Here's a funny story guys - you know that laughing gas that's supposed to help you relax at the dentist? Yeah doesn't work if you're scared as hell. You'd think after a while it'll work against your will but no. It doesn't.
I had a dentist appointment about this crater of a tooth I have. It got infected and has been giving me hell for like a week now. Jerk move because Halloween is right around the corner. The doc said he could pull it today but it would require a stitch or two after. That right there freaked me out. Immediately I started shaking and tearing up. I wanted to be put to sleep but he couldn't do that since he's not a surgeon and that would require a liscenced anesthesiologist. So I settled for the gas. I figured I'd be like one of those kids in all those hilarious videos. When the gas first started, after like a minute I was like cool, I can feel it working so let's get comfy. Low key, the way the gas made me feel was kind of scary. I could feel ALL my nerves just buzzing and then relaxing. After like 2 minutes on the gas, the doctor betrayed me and stabbed me. Thank god I didn't see the needle itself but even so, getting jabbed in my face was enough to bring all my nerves back. I felt so bad because I accidentally dug my nails into the nurse. After the shot, I started feeling numb so I was like 'cool in some time I'll be free of this tooth.' But then I realized I still have this gas thing on and even though I'm a little numb I can still feel EVERYTHING. Dude was poking and pulling at my tooth, I heard like 4 cracks and bursted into tears and couldn't calm down. My mom had to try and hold my legs still but I wasn't having it. At this point like half an hour has now gone by and the gas hasn't worked.

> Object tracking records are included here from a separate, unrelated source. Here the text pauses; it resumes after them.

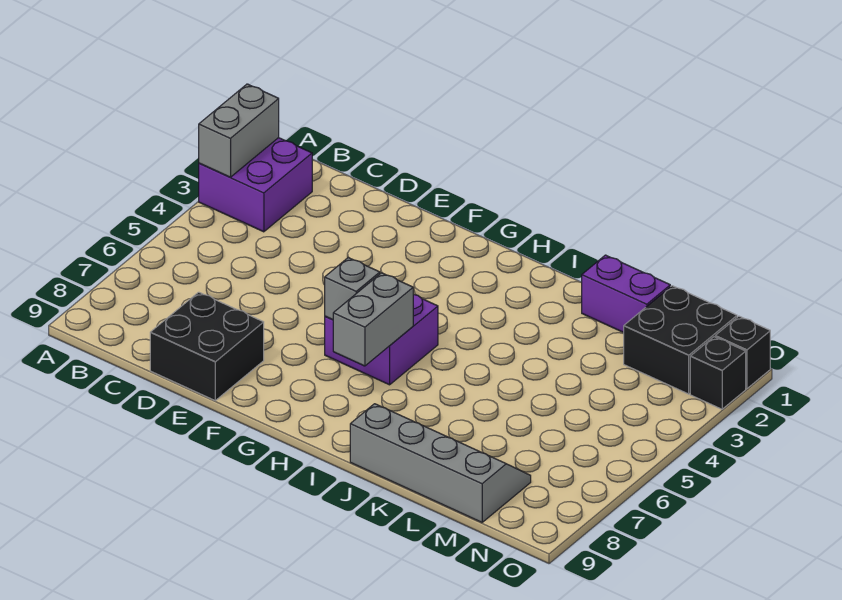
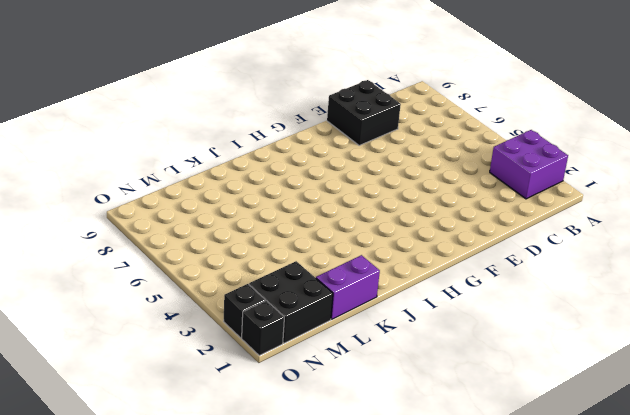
none -> purple brick G5:H6 level 1
none -> grey slope J8:M9 level 1 top 9

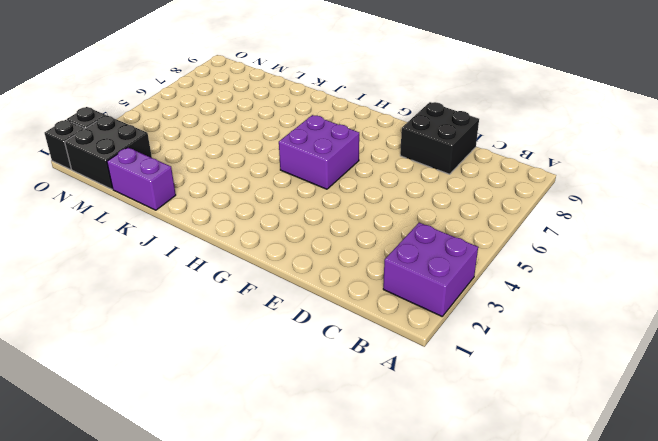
none -> grey slope J8:M9 level 1 top 9
none -> grey brick A2:A3 level 2

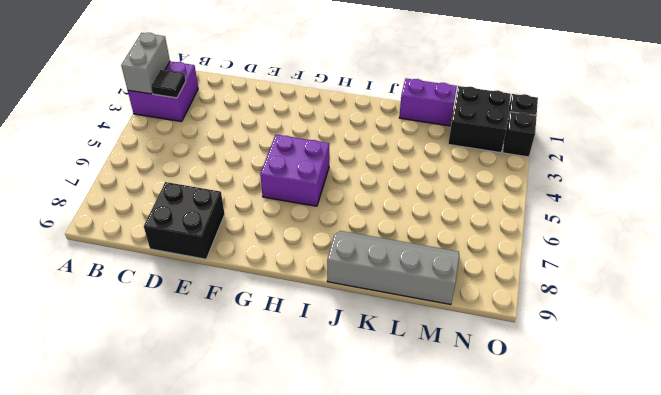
black tile B3 level 2 -> none
none -> grey brick G6 level 2
none -> grey brick H6:H7 level 2

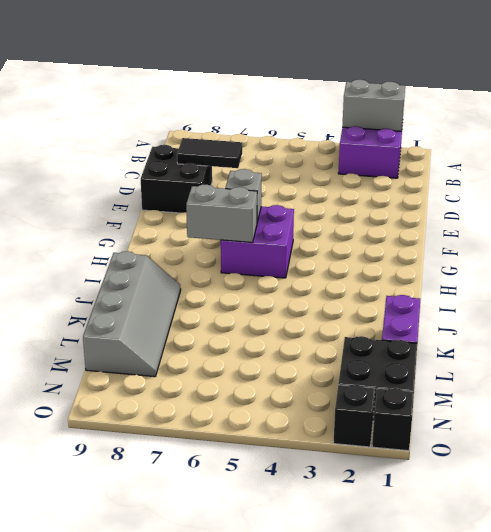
black tile D7:D8 level 2 -> none

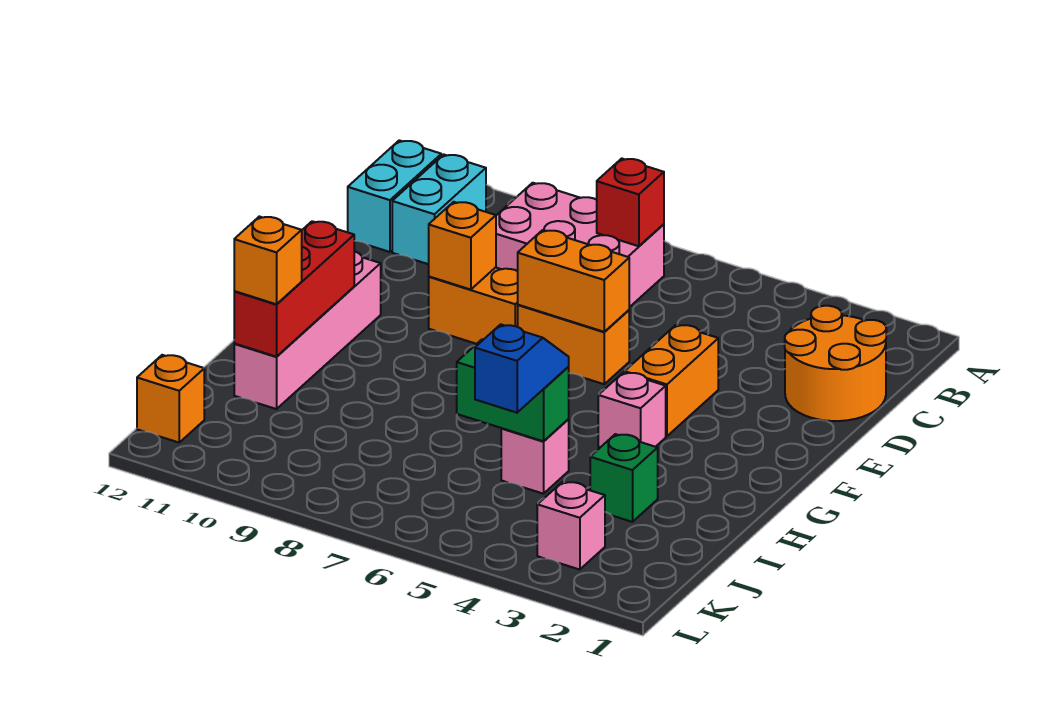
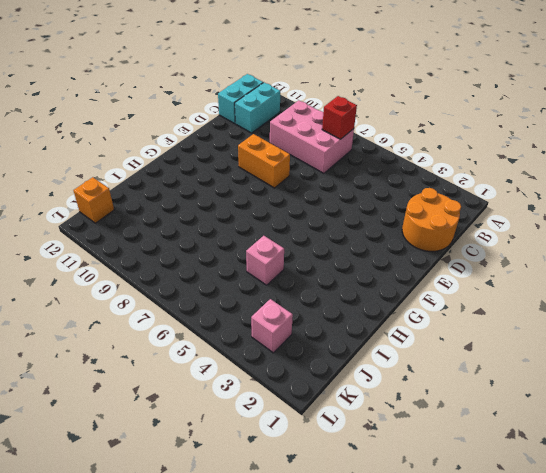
none -> orange brick E4:F4 level 1
none -> orange brick E6:E7 level 1
none -> pink brick F11:I11 level 1

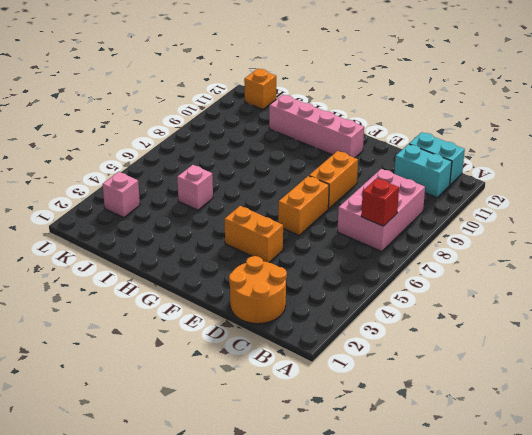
none -> pink brick G4 level 1
none -> green brick I3 level 1
none -> orange brick E6:E7 level 2

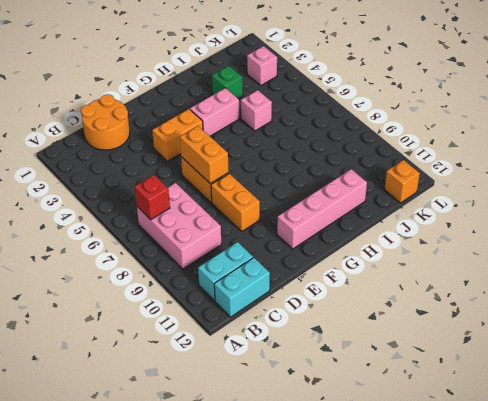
pink brick G4:H4 level 1 -> pink brick G4 level 1
none -> orange brick E9 level 2
none -> red brick G11:I11 level 2
none -> green brick I5:I6 level 2

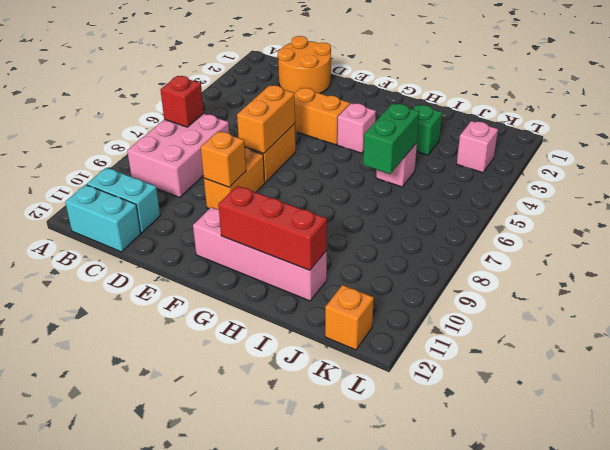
none -> blue slope I5:J5 level 3 top J
none -> orange brick I11 level 3

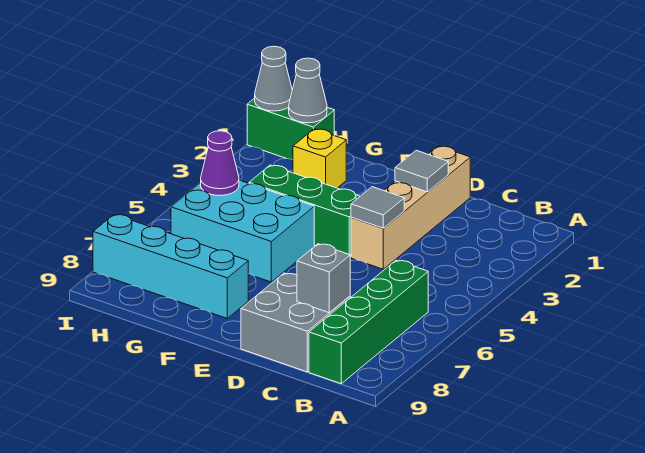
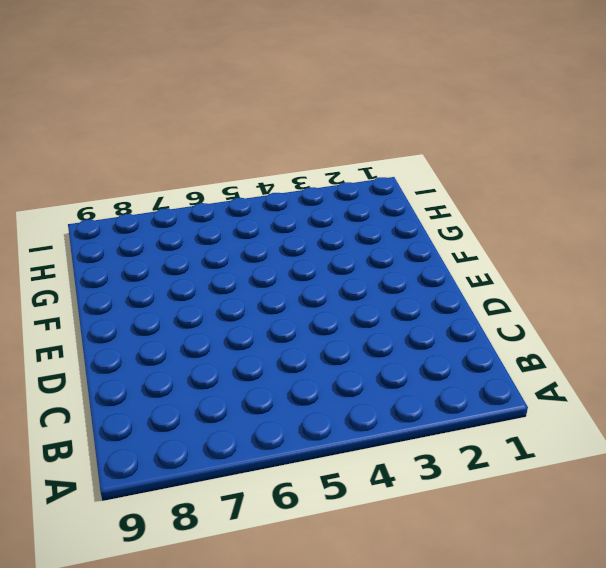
none -> green brick B6:B9 level 1
none -> grey brick C8:D9 level 1
none -> tan brick D1:D4 level 1

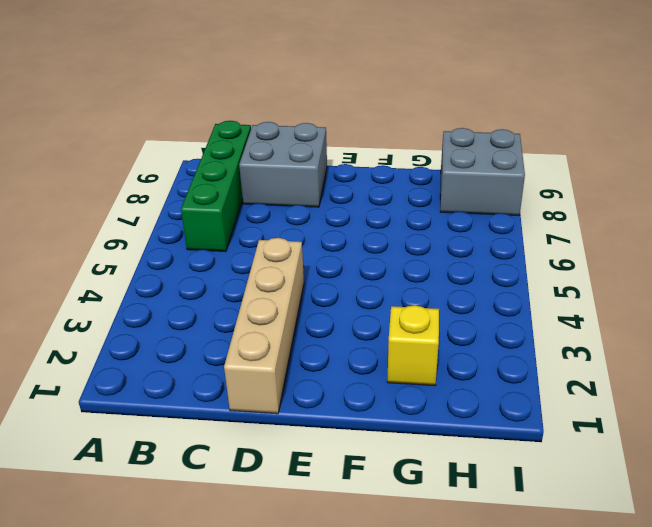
grey brick H8:I9 level 1 -> cyan brick F8:I8 level 1
none -> green brick E4:G4 level 1
none -> cyan brick F5:H6 level 1
none -> green brick H1:I1 level 1

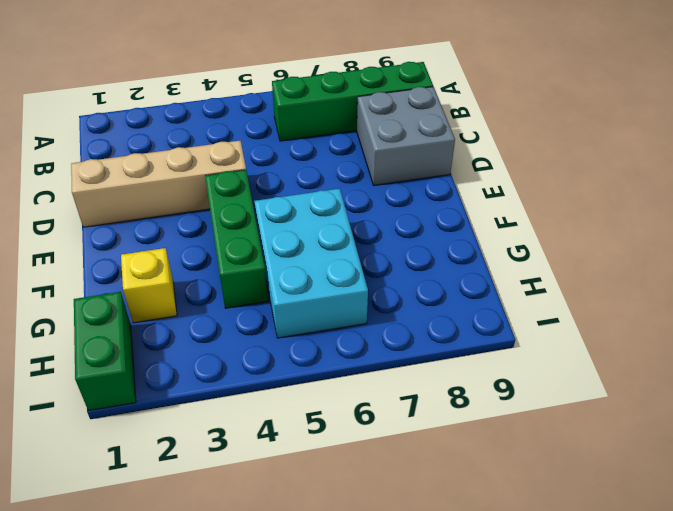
none -> cyan brick F8:I8 level 1
none -> grey brick C8 level 2
none -> grey tile D2 level 2

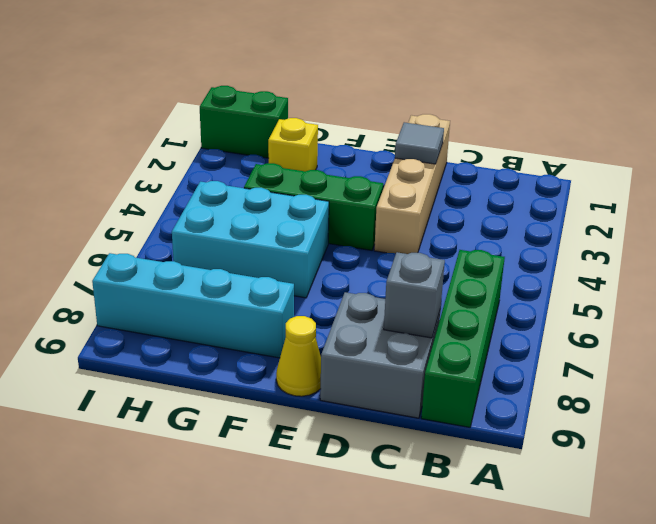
yellow cone E9 level 1 -> none
none -> grey tile D4 level 2
none -> grey cone H1 level 2
none -> purple cone H5 level 2

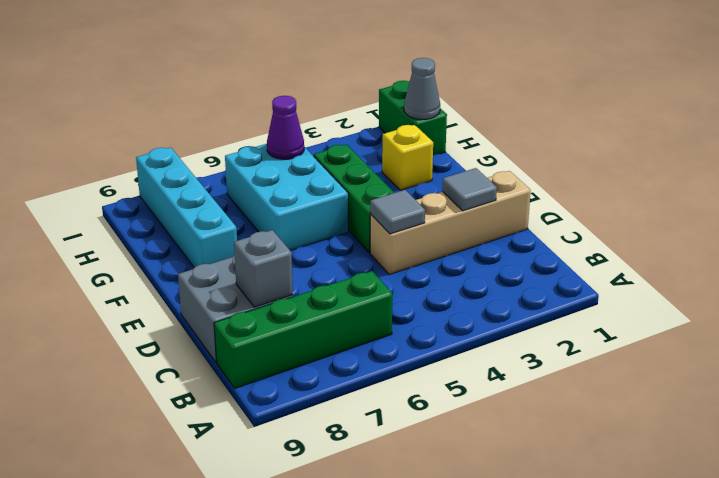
none -> grey cone I1 level 2

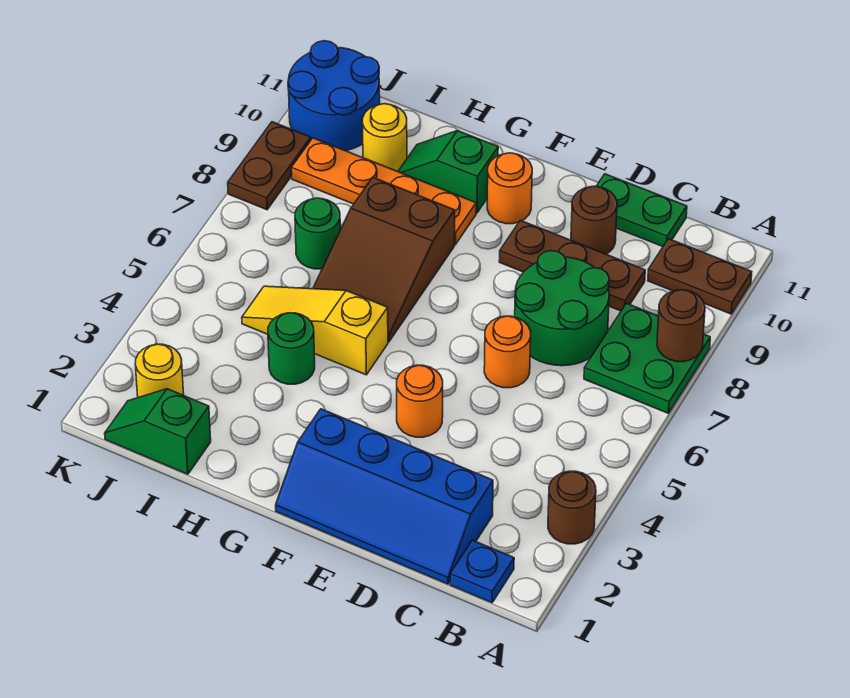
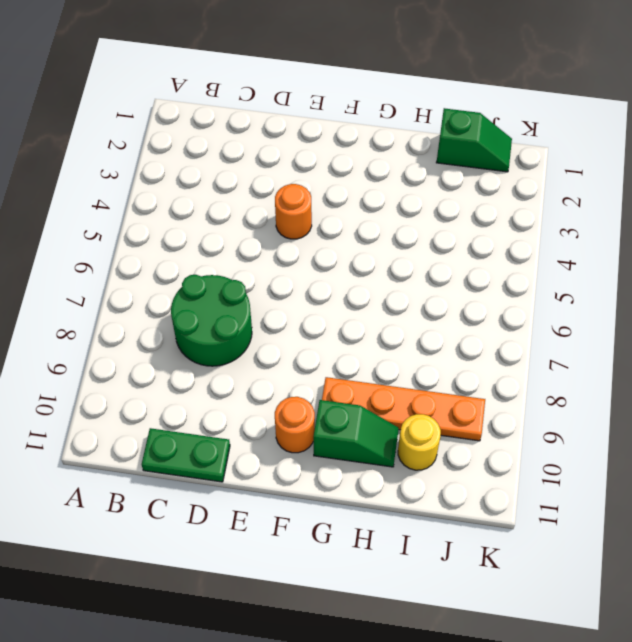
none -> brown round brick A3 level 1
none -> green plate A7:B8 level 1
none -> brown plate A10:B10 level 1

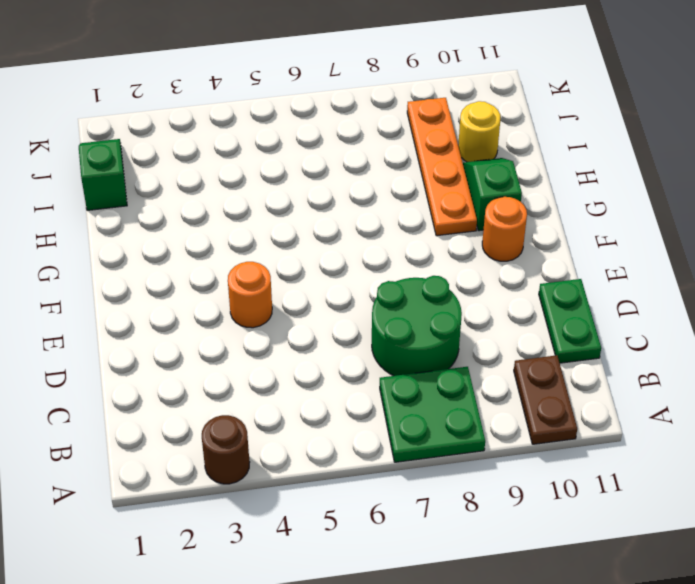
none -> blue plate B1 level 1
none -> blue slope C1:F2 level 1 top 2
none -> brown plate C9:E9 level 1

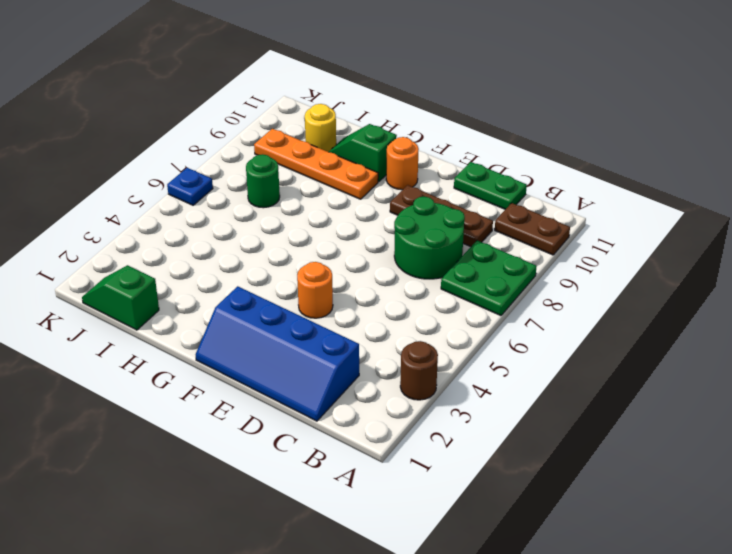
blue plate K6 level 1 -> blue plate B1 level 1
none -> orange round brick D6 level 1
none -> brown round brick D10 level 1
none -> yellow slope G5:I5 level 1 top G

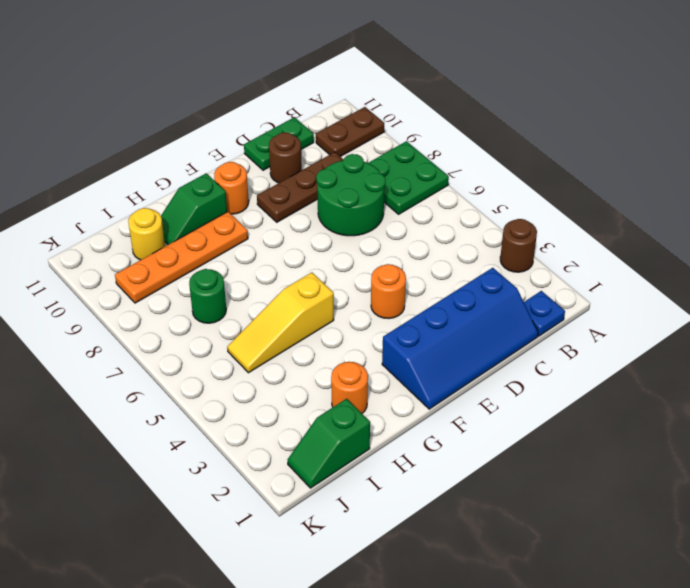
orange round brick H2 level 1 -> orange round brick D6 level 1
none -> brown slope G6:H8 level 1 top 8
none -> green round brick H4 level 1
none -> yellow round brick J2 level 1

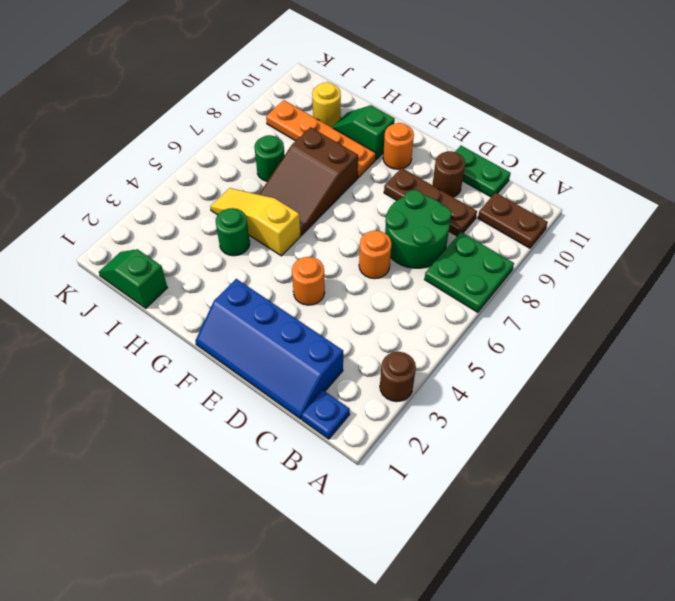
none -> yellow round brick J2 level 1
none -> blue round brick J10:K11 level 1
none -> brown plate K8:K9 level 1

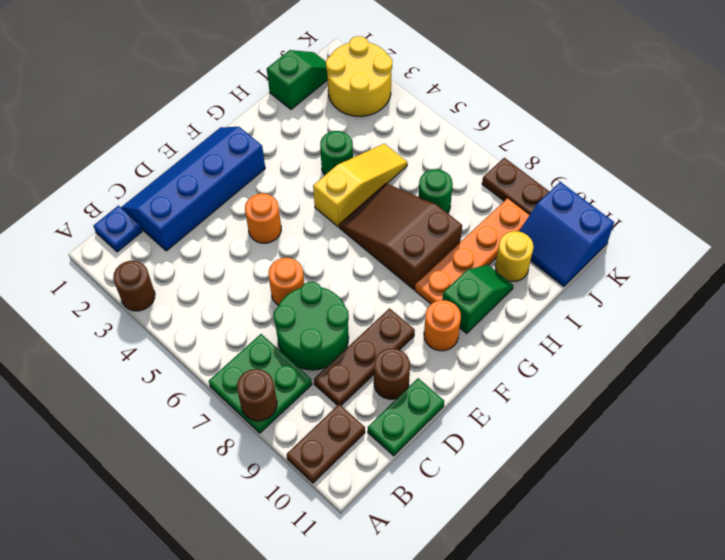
yellow round brick J2:K3 level 1 -> yellow round brick J2 level 1
blue slope J10:K11 level 1 top K -> blue round brick J10:K11 level 1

It tried, it really did but the doc said I was too anxious so I need to be put to sleep. Bless that man for not wanting to hurt me or force me. Sad thing is, he said he hadn't even started doing anything to actually remove the tooth and I had that gas mask on the entire time. So now i have an appointment for surgery in November and I'm freaking out about that. I at handling pain. My ears had been peirced several times because I couldn't keep the earrings in and the hole kept closing. Cried every time I ever got a shot or my finger pricked. I'm not even allowed to donate anymore either. The one time I was able to was my last. I was one of the rare cases to have a reaction after donating plasma. My body, heart and mind are just not in sync.
Anyways, I'm trying to catch some z's. Now that the numbing has worn off, I'm in a tin of pain. At least I was able to catch 2 hours of sleep while I was remotely numb. And this narcotic isn't doing what I thought it would...lord please let me catch just a couple more hours of sleep. I'm starting to get migraines Jesus.